:: WHAT NEEDS TO BE DONE ::
All the data should be repeated exactly. Any image in it is left out.

[[ MATERIAL PROVIDED, beginning ]]

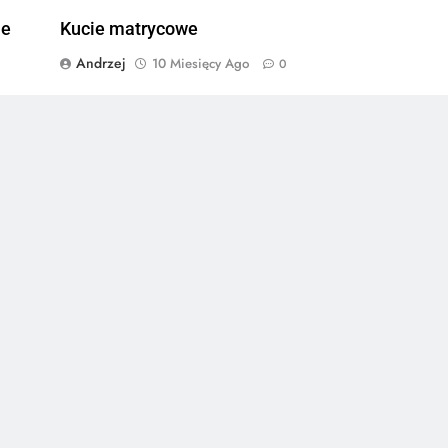
ie
Kucie matrycowe
Andrzej
10 Miesięcy Ago
0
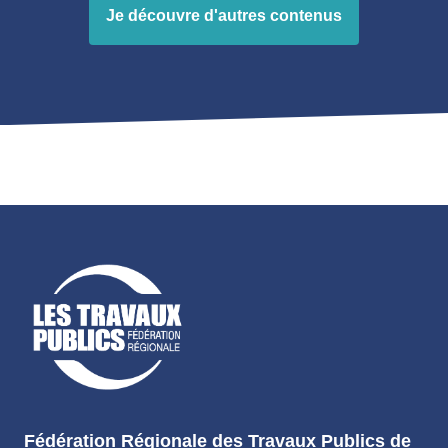
Je découvre d'autres contenus
Fédération Régionale des Travaux Publics de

[[ MATERIAL PROVIDED, end ]]

:: SOLVED PROBLEM ::
ie
Kucie matrycowe
Andrzej
10 Miesięcy Ago
0
Je découvre d'autres contenus
Fédération Régionale des Travaux Publics de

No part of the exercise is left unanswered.